Premiered by British playwright Tatty Hennessy in 2018, A Hundred Words for Snow traces the geographical as well as the emotional journey of Rory, a fifteen-year-old girl, from London to the North Pole via Norway. Having just  lost her father in a car accident, Rory discovers that her dad, a geography teacher, had planned a trip for both of them to the Geographic North Pole (there are, apparently, five different North Poles). With his ashes in a large metal urn, Rory steals her mother’s credit card, dons a small backpack and flies north to Tromsø, Norway, where she has her first sexual experience – described in intimate detail – and then on to Longyearbyen, the jumping off place for the Pole.

Hana Joi as Rory
Credit: Doug Williams

It’s a sweet coming of age story told directly to the audience by actor Hana Joi. Playwright Hennessy packs the script with lots of historical detail about various white male explorers who died trying to make the journey in the past, as well as bone-chilling descriptions of ice, snow and profound cold for which Rory is unprepared.

The story is fairly predictable after Rory’s mother catches up with her and so the success of the play is completely dependent on the charm of the performer. Joi has charm and stage presence in abundance. Over eighty uninterrupted minutes Joi holds our attention, at times taking on the personas and accents of Norwegian young adults, her father and her mother, plus a wise, sympathetic, grey-haired woman scientist/painter she meets enroute. Rory’s language is the language of young London teenagers. “Wasn’t the funeral service [for Rory’s dad] lovely?”, asks a relative. “No, it was rubbish”, replies Rory. “My hair is shit”, she moans, upon meeting some beautiful Norwegian girls. And when weighing the pros and cons of losing her virginity to the handsomest of the Norwegian boys, she says, “Fuck it!” and goes for it although she admits putting a condom on him is not at all like putting a condom on a cucumber as they were taught back in school.

The explicit details of this encounter don’t take the plot anywhere but what is interesting are Rory’s thoughts on all women, all over the world, and all through time having their first sexual experience.

There are some irritating plot gaps.
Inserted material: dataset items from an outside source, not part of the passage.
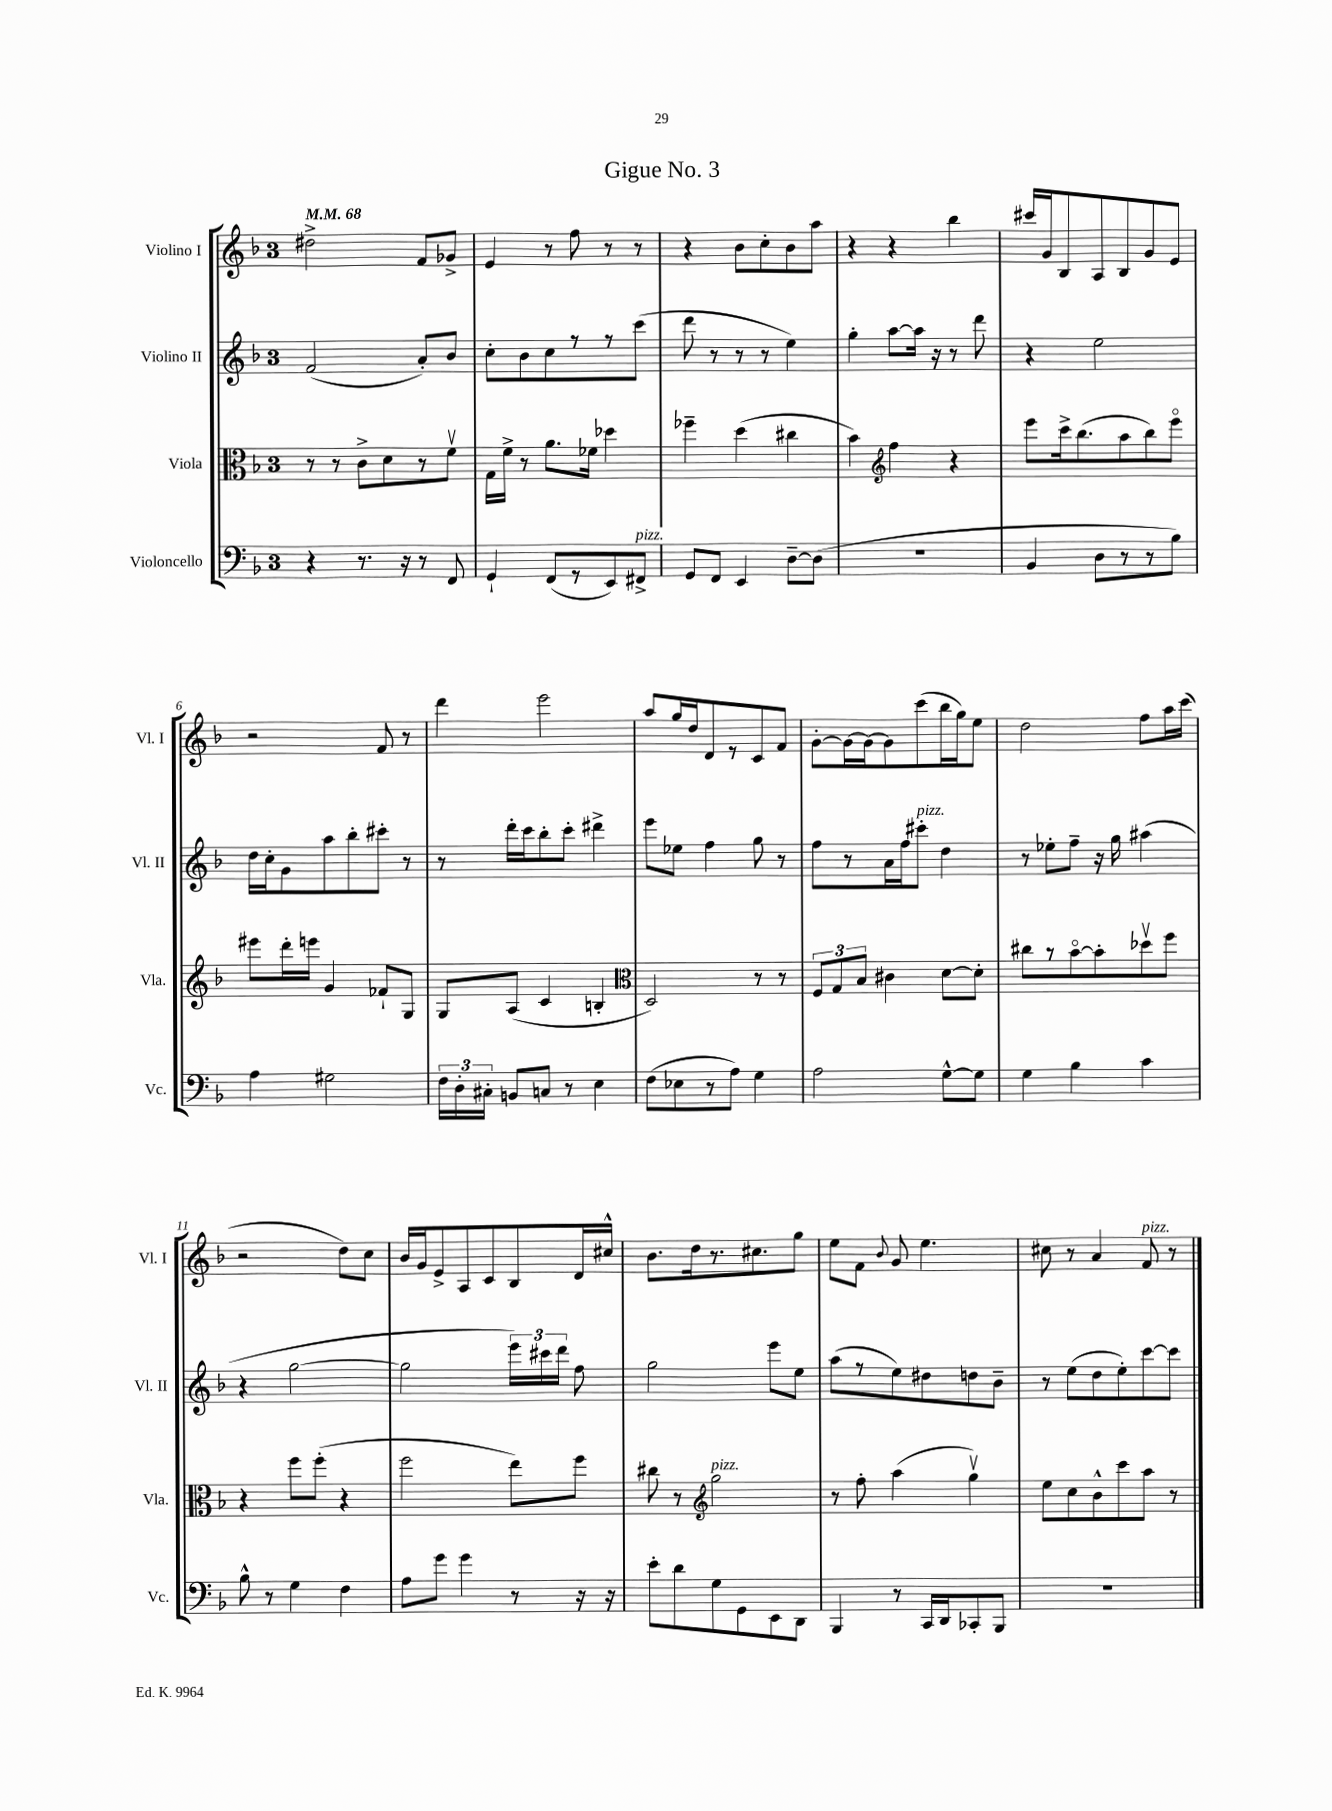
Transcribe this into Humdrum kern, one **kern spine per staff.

**kern	**kern	**kern	**kern
*staff4	*staff3	*staff2	*staff1
*clefF4	*clefC3	*clefG2	*clefG2
*k[b-]	*k[b-]	*k[b-]	*k[b-]
*M3/4	*M3/4	*M3/4	*M3/4
*MM68	*MM68	*MM68	*MM68
4r	8r	(2f	2dd#^
.	8r	.	.
8.r	8c^	.	.
.	8d	.	.
16r	.	.	.
8r	8r	8a')	8f
8FF	8fv	8b-	8g-^
=	=	=	=
4GG`	16G	8cc'	4e
.	16f^	.	.
.	8r	8b-	.
(8FF	8.a	8cc	8r
8r	.	8r	8ff
.	16f-	.	.
8EE)	4dd-	8r	8r
8FF#^	.	(8ccc	8r
=	=	=	=
8GG	4ff-~	8ddd	4r
8FF	.	8r	.
4EE	(4dd	8r	8b-
.	.	8r	8cc'
[8D~	4cc#	4ee)	8b-
(8D]	.	.	8aa
=	=	=	=
2.r	4b-)	4gg'	4r
*	*clefG2	*	*
.	4ff	[8aa	4r
.	.	16aa]	.
.	.	16r	.
.	4r	8r	4bb-
.	.	8ddd	.
=	=	=	=
4BB-	8eee	4r	16ccc#
.	.	.	16g
.	16ccc^	.	8B-
.	(8.bb-	.	.
8D	.	2ee	8A
8r	8aa	.	8B-
8r	8bb-)	.	8g
8B-)	8eeeo	.	8e
=	=	=	=
4A	8eee#	16dd	2r
.	.	16cc'	.
.	16ddd'	8g	.
.	16eee	.	.
2G#	4g	8aa	.
.	.	8bb-'	.
.	8f-`	8ccc#'	8f
.	8G	8r	8r
=	=	=	=
24F	8G	8r	4ddd
24D'	.	.	.
24C#'	.	.	.
8BB	(8A	16ddd'	.
.	.	16ccc	.
8C	4c	8bb-'	2eee
8r	.	8ccc'	.
4E	4B'	4ddd#^	.
=	=	=	=
*	*clefC3	*	*
(8F	2D)	8eee	8aa
8E-	.	8ee-	16gg
.	.	.	16dd
8r	.	4ff	8d
8A)	.	.	8r
4G	8r	8gg	8c
.	8r	8r	8f
=	=	=	=
2A	12F	8ff	[8g'
.	12G	.	.
.	.	8r	16g_
.	12B-	.	.
.	.	.	16g_
.	4c#	16a	8g]
.	.	16ff	.
.	.	8ccc#'	(8ccc
[8G^^	[8d	4dd	16bb-
.	.	.	16gg)
8G]	8d']	.	8ee
=	=	=	=
4G	8cc#	8r	2dd
.	8r	8ee-'	.
4B-	[8b-o	8ff~	.
.	8b-']	16r	.
.	.	16gg	.
4c	8dd-v	(4aa#	8ff
.	8ff	.	16aa
.	.	.	(16ccc
=	=	=	=
8B-^^	4r	4r	2r
8r	.	.	.
4G	8ff	[2gg	.
.	(8ff'	.	.
4F	4r	.	8dd)
.	.	.	8cc
=	=	=	=
8A	2ff	2gg]	16b-
.	.	.	16g
8g	.	.	8e^
4g	.	.	8A
.	.	.	8c
8r	8ee)	24eee)	8B-
.	.	24ccc#	.
.	.	24ddd	.
16r	8ff	8ff	16d
16r	.	.	16cc#^^
=	=	=	=
8e'	8cc#	2gg	8.b-
8d	8r	.	.
.	.	.	16dd
*	*clefG2	*	*
8G	2gg	.	8.r
8GG	.	.	.
.	.	.	8.cc#
8EE	.	8eee	.
8DD	.	8ee	8gg
=	=	=	=
4BBB-	8r	(8aa	8ee
.	8ff'	8r	8f
.	.	.	8qqb-
8r	(4aa	8ee)	8g
16CC	.	8dd#	4.ee
16DD	.	.	.
8CC-'	4ggv)	8dd	.
8BBB-	.	8b-~	.
=	=	=	=
2.r	8ee	8r	8cc#
.	8cc	(8ee	8r
.	8b-^^	8dd	4a
.	8ccc	8ee')	.
.	8aa	[8ccc	8f
.	8r	8ccc]	8r
==	==	==	==
*-	*-	*-	*-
A fifteen-year-old travelling alone with her mother’s credit card and an urn? Surely flags would go up at the airline counter. The time frame is sketchy but it seems to take Rory’s mother too long to track her down; the stolen credit card would put her on the trail right away. Rory has money to buy plane tickets but no money for food? She’s not dressed for the cold. And how does she get that metal urn through all those metal detectors?
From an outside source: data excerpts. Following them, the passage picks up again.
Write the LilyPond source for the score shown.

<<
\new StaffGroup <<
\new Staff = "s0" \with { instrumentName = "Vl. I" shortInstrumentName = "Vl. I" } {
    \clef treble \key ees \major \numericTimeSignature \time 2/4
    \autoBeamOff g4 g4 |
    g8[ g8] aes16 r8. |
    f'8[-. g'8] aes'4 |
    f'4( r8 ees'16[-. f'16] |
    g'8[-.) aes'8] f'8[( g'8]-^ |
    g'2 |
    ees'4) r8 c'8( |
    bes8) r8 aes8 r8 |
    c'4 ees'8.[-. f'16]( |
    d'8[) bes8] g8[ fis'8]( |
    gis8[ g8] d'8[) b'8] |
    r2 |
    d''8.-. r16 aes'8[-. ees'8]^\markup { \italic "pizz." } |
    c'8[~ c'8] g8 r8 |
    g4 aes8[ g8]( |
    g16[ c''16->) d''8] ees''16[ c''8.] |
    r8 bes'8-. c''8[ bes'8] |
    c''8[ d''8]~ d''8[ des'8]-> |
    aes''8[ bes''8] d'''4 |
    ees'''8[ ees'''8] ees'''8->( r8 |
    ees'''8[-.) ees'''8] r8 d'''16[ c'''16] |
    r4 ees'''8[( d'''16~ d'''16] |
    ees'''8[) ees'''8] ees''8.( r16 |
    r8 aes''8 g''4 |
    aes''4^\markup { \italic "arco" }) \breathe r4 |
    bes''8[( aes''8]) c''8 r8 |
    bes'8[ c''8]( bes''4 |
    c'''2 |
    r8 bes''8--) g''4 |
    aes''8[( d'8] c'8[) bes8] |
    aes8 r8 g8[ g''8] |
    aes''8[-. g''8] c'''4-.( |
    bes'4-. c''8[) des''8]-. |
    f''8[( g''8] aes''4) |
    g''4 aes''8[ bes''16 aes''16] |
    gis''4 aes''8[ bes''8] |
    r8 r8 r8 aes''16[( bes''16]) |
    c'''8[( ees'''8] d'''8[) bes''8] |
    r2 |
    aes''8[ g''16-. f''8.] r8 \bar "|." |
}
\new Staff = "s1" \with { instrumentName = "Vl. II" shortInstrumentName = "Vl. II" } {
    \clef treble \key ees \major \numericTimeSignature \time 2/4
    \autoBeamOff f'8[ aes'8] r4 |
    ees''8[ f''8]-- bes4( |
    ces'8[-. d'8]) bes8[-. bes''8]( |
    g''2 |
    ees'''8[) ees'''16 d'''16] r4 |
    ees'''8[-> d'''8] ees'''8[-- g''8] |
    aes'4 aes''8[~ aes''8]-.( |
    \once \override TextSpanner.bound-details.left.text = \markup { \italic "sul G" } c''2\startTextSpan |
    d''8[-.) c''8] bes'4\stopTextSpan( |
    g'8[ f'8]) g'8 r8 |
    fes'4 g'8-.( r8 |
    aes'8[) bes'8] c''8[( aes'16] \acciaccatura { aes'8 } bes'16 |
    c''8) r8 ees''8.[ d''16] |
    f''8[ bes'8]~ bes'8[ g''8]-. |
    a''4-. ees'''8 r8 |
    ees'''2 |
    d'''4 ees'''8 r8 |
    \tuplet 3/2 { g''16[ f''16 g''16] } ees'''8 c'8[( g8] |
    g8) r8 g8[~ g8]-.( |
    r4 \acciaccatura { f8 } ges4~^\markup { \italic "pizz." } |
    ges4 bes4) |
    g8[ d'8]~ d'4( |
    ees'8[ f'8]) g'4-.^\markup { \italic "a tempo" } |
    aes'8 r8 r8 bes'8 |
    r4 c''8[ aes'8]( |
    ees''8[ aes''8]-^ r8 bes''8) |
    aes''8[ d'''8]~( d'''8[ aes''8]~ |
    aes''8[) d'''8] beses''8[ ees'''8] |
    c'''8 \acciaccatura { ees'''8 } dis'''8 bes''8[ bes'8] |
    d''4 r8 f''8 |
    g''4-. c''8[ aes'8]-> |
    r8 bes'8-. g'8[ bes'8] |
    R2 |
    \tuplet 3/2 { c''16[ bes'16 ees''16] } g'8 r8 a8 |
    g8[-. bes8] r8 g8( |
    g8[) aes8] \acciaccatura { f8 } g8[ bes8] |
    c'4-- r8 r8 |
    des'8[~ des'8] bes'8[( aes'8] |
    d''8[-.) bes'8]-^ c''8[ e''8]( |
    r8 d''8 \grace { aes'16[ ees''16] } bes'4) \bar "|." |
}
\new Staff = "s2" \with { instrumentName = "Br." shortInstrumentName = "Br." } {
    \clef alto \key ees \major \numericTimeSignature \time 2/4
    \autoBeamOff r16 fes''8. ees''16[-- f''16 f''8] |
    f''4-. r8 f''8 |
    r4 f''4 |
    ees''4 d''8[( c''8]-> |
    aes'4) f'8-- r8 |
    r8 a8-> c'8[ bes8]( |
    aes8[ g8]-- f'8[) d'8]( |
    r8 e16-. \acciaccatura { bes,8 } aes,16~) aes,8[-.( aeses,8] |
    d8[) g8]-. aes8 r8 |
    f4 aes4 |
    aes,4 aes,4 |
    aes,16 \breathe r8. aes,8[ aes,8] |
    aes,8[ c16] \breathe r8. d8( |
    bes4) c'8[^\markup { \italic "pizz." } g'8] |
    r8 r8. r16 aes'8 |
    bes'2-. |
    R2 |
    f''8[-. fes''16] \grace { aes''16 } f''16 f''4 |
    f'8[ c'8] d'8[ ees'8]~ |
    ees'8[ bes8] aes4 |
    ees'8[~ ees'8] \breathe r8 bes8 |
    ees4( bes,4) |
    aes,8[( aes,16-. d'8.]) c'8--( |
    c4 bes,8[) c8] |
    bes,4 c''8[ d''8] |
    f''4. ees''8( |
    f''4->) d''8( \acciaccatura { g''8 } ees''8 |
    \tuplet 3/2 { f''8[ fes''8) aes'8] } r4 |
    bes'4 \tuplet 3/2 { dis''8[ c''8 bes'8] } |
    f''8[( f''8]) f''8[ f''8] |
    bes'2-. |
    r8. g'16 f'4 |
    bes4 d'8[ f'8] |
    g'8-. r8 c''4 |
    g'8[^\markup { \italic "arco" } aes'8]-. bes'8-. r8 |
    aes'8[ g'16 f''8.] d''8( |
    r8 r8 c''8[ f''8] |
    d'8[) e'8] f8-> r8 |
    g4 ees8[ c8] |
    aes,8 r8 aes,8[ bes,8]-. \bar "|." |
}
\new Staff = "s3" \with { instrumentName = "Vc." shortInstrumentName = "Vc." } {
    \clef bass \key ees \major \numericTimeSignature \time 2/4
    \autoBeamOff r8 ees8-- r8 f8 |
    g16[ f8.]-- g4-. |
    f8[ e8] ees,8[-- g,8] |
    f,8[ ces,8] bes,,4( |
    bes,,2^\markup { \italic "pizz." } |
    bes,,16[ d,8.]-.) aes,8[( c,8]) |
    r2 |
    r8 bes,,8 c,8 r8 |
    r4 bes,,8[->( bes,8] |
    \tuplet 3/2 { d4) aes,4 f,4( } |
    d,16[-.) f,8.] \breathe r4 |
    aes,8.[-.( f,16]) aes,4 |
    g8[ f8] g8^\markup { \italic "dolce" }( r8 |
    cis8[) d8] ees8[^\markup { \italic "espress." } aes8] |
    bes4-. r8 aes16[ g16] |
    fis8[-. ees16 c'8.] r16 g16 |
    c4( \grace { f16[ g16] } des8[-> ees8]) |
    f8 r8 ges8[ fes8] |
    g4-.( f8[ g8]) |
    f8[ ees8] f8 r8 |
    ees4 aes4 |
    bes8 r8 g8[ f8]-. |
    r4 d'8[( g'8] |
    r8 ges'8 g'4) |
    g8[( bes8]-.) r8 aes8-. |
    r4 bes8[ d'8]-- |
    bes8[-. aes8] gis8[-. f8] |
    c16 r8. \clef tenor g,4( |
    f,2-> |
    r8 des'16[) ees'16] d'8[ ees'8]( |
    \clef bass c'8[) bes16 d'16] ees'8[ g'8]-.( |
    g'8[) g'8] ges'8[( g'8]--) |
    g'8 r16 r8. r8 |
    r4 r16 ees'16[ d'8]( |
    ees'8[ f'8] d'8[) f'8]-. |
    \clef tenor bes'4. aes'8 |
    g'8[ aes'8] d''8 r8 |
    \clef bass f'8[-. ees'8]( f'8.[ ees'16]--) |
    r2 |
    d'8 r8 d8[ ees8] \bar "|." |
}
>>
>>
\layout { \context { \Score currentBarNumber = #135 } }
But, nitpicking aside, the story holds and actor Hana Joi makes it work.

Hana Joi
Credit: Doug Williams

Set design by Graham Ockley and Tamara McCarthy (who also directs) is spare and simple: a white wall with a jagged crack through it forms the background. Lighting design by Ockley plays colour against the wall, ranging from icy blue and white through violet and warmer hues. Incidental sound/music is by Nico Dicecco.

Three cameras, under the technical direction of Chase Padgett (correction) capture the action; the online experience is extremely good with wide-angle and zooming alternating. Best of all – better, in fact, than the in-theatre experience – are the close-ups of Joi whose face is so expressive.

Hana Joi
Credit: Doug Williams

Virtual theatre sets up challenges that companies will now be taking into account: how big is the cast, how complicated the set, how epic or intimate is the play. Audiences will probably be seeing a completely different theatre season with the focus on intimacy and smaller casts. That could be a real boon to both audiences and theatre companies that have been facing financial disaster.

With Covid 19 in mind, the company has put in place protocols to keep audiences safe for those who choose to venture out to the Jericho Arts Centre: distancing, lobby restrictions, no food or drink available, staggered entry and exit from the theatre, thorough cleaning and more. Reservations are necessary for both actual and virtual presentations; and, due to the conditions set out when obtaining the rights, the online version will cost the same as the actual performance.

Next up for United Players is The Red Priest (Eight Ways to Say Goodbye), a play about Antonio Vivaldi and a violin student. It’s a two-hander – plus a violinist – by  Canadian playwright Mieko Ouchi and it opens in both Jericho Arts Centre and on your various devices on November 13.